In years to come, who did what to whom and when could well, in the manner of the ICTY, become matters decided in international courts. There are already moves to set up a similar body once the war in Ukraine is over.
Parliamentarians in the Netherlands have demanded that Vladimir Putin be tried in The Hague. France’s Foreign Ministry has called for a special tribunal to be created. Kiev-based NGO Truth Hounds is collecting evidence every day of purported Russian atrocities across the country in service of such a tribunal.
There can be little doubt that both Kiev and Moscow’s forces have committed atrocities and killed civilians in this conflict, just as it’s indisputable all three sides in the Bosnian War were guilty of heinous acts and massacres of innocent and/or defenseless people. It’s reasonable to assume the savagery will become ever-more merciless as the war in Ukraine grinds on in the precise manner as Yugoslavia’s breakup.

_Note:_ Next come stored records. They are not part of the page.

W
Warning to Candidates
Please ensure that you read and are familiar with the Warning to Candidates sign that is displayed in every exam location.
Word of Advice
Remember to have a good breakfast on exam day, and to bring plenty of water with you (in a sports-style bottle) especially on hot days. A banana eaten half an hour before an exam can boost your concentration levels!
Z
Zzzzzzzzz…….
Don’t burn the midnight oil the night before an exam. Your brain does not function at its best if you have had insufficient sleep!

Just how long the fighting will continue isn’t certain, although EU and NATO officials have forecast it could be several years, and Western powers clearly intend to keep the proxy war active for as long as possible. On October 11th, The Washington Post reported that the U.S. privately conceded Kiev was incapable of “winning the war outright,” but had also “ruled out the idea of pushing or even nudging Ukraine to the negotiating table.”
This highlights another myth that arose as a result of the Yugoslav wars and which endures to this day. It is the widely-held notion that negotiation and attempts to secure a peaceful settlement only emboldened Serb “aggressors.”

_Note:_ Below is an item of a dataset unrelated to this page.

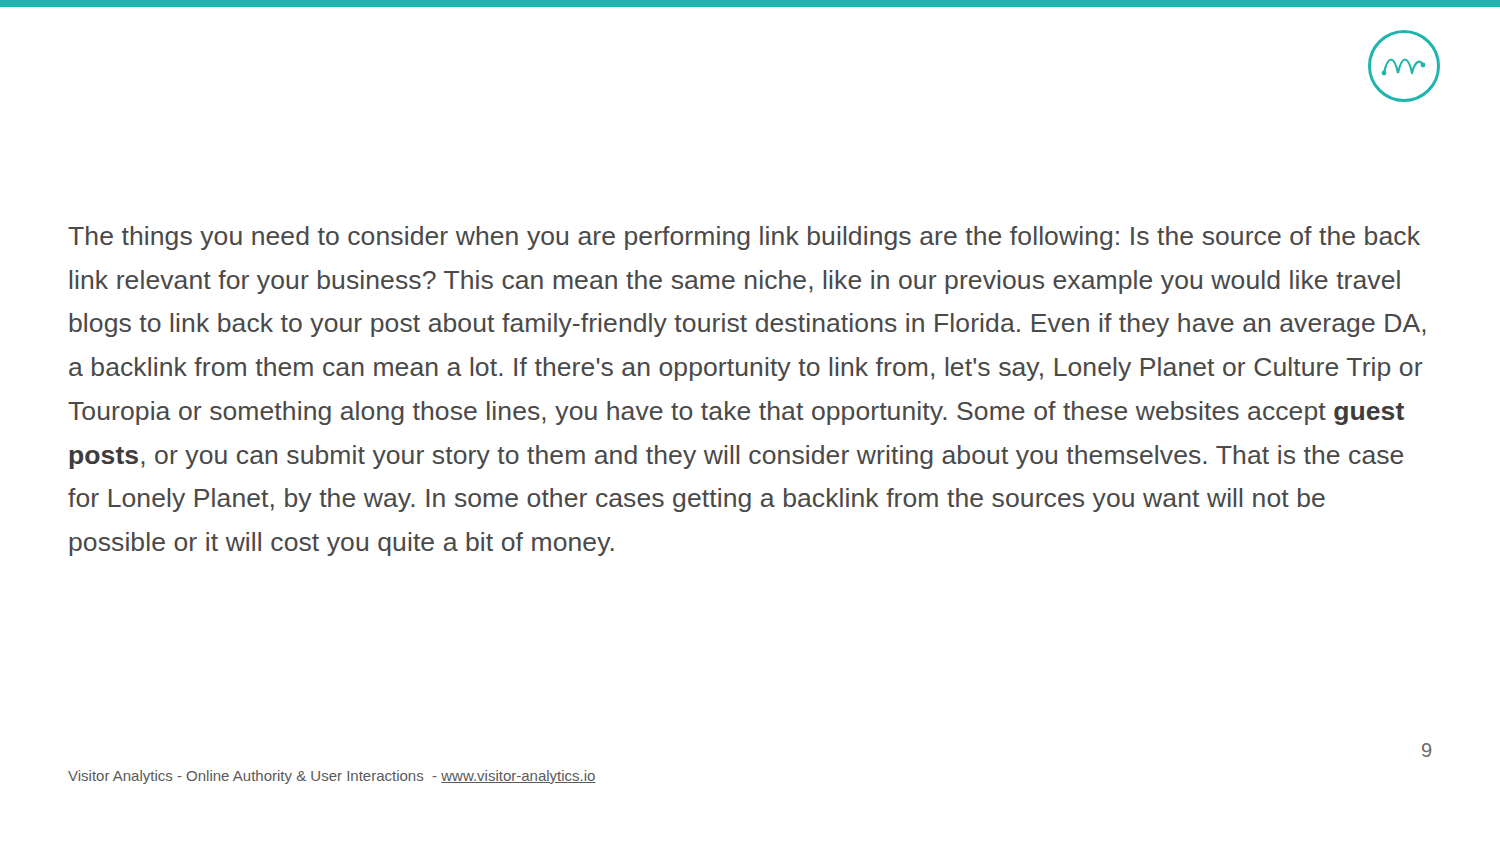The things you need to consider when you are performing link buildings are the following: Is the source of the back link relevant for your business? This can mean the same niche, like in our previous example you would like travel blogs to link back to your post about family-friendly tourist destinations in Florida. Even if they have an average DA, a backlink from them can mean a lot. If there's an opportunity to link from, let's say, Lonely Planet or Culture Trip or Touropia or something along those lines, you have to take that opportunity. Some of these websites accept guest posts, or you can submit your story to them and they will consider writing about you themselves. That is the case for Lonely Planet, by the way. In some other cases getting a backlink from the sources you want will not be possible or it will cost you quite a bit of money.
Visitor Analytics - Online Authority & User Interactions - www.visitor-analytics.io
9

This dangerous myth has served as justification for all manner of destructive Western interventions. Citizens of these countries live with the consequences of those actions to this day, often as migrants after fleeing cities and towns scorched by regime change wars.
Another toxic legacy of the Balkan wars also endures: Westerners’ concern about human life is determined by which side their governments back in a given conflict. As the Canadian UNPROFOR cables demonstrate, the U.S. and its allies have cultivated support for their wars by concealing a reality even their own militaries documented in clinical detail.